Senin, 16 Februari 2026, 22:22:51 | Dibaca: 73
• Menjelang pertengahan Februari 2026, Satuan Polisi Pamong Praja Kota Medan secara aktif melaksanakan operasi penertiban terhadap reklame, spanduk, umbul-umbul, dan baliho yang dipasang tanpa izin atau tidak sesuai aturan di ruang publik. Aktivitas ini merupakan bagian dari upaya meningkatkan ketertiban umum, estetika kota, dan keselamatan masyarakat di sejumlah titik di Kota Medan.

Kegiatan penertiban mencakup beberapa hal berikut:
Spanduk & Umbul-umbul Liar
Petugas mencopot umbul-umbul dan spanduk yang terpasang di lokasi yang tidak sesuai aturan, seperti di pohon, tiang listrik, median jalan, dan fasilitas umum.
Hal ini sering dilakukan karena pemasangan di tempat seperti itu dapat mengganggu pandangan pengendara atau bahkan merusak fasilitas kota.
Baliho / Billboard Tanpa Izin
Selain spanduk, baliho / billboard yang tidak mengantongi izin resmi dari pihak berwenang juga menjadi sasaran penertiban.
Satpol PP melakukan pengawasan rutin dan menindak baliho yang tidak punya izin, tidak membayar retribusi, atau dipasang tanpa sepengetahuan kelurahan/kecamatan setempat.
Reklame yang Rusak atau Sudah Habis Masa Izin
Selain reklame tanpa izin, yang izin pakainya sudah kadaluwarsa atau dalam kondisi rusak/renta juga masuk dalam penertiban.

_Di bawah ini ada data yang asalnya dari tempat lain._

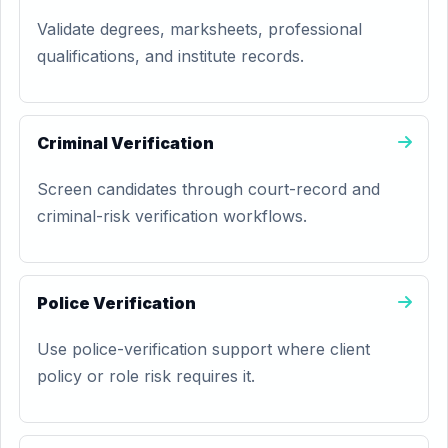
Validate degrees, marksheets, professional
qualifications, and institute records.
Criminal Verification
Screen candidates through court-record and
criminal-risk verification workflows.
Police Verification
Use police-verification support where client
policy or role risk requires it.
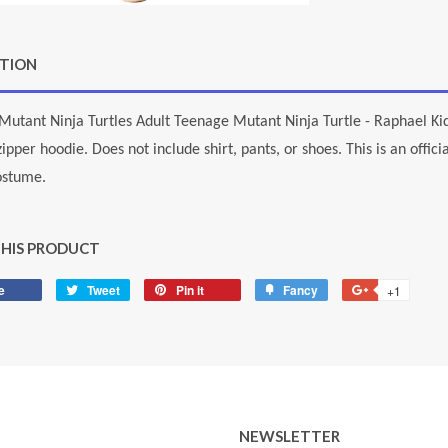
PTION
utant Ninja Turtles Adult Teenage Mutant Ninja Turtle - Raphael Kid
zipper hoodie. Does not include shirt, pants, or shoes. This is an offi
ostume.
THIS PRODUCT
e
Share
Tweet
Tweet
Pin it
Pin
Fancy
Add
+1
+1
on
on
on
to
on
Facebook
Twitter
Pinterest
Fancy
Google
Plus
NEWSLETTER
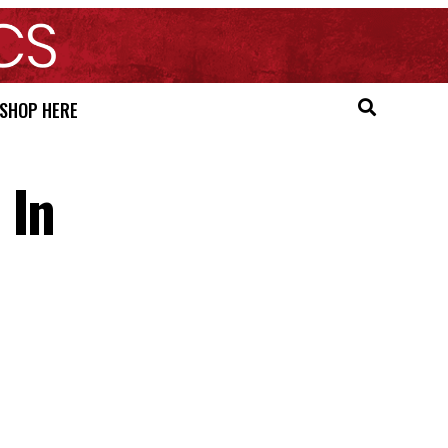
SHOP HERE
 In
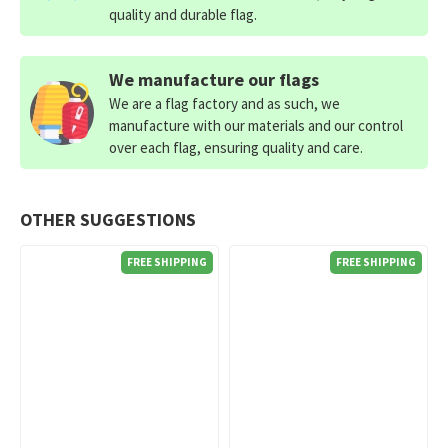
quality and durable flag.
We manufacture our flags
We are a flag factory and as such, we
manufacture with our materials and our control
over each flag, ensuring quality and care.
OTHER SUGGESTIONS
FREE SHIPPING
FREE SHIPPING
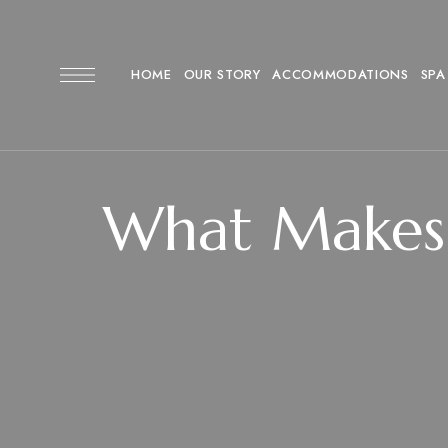
HOME
OUR STORY
ACCOMMODATIONS
SPA
What Makes 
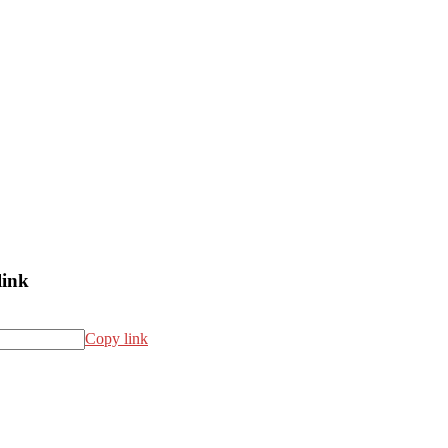
link
Copy link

• Penertiban dilakukan berdasarkan Peraturan Daerah di Kota Medan (misalnya Perda Ketentraman dan Ketertiban Umum serta regulasi penyelenggaraan reklame) dan juga tindak lanjut arahan pemerintah pusat terkait Gerakan Indonesia ASRI (Aman, Sehat, Resik, Indah) yang mendorong penataan kota dan ruang publik agar lebih tertib dan rapi.
• Tujuannya:
✔ Meningkatkan estetika kota, mengurangi tampilan visual yang semrawut di jalanan.
✔ Melindungi fasilitas umum dan ruang publik dari pemasangan ilegal yang bisa merusak fasilitas.
✔ Keselamatan masyarakat, karena reklame/spanduk yang dipasang sembarangan berpotensi membahayakan pengguna jalan.

• Meski laporan resmi yang dipublikasikan langsung oleh Satpol PP Medan per 15 Februari 2026 bukan berupa satu artikel khusus bertanggal itu, aktivitas penertiban reklame di Medan disebut sedang berlangsung dan rutin setiap hari di berbagai wilayah termasuk beberapa kawasan strategis di kota menjelang periode tersebut.
• Penertiban juga sering menjadi tindak lanjut laporan masyarakat maupun hasil pemantauan petugas di lapangan.
✅ Kesimpulan:
Pada pertengahan Februari 2026, fokus penertiban di Kota Medan termasuk pada spanduk, umbul-umbul, baliho, dan reklame lain yang tidak sesuai aturan atau tidak memiliki izin resmi dari pemerintah daerah. Kegiatan ini merupakan bagian dari upaya menjaga ketertiban umum, keselamatan lalu lintas, dan ketertiban estetika kota, dan dilakukan secara berkala oleh Satpol PP Medan sesuai peraturan yang berlaku.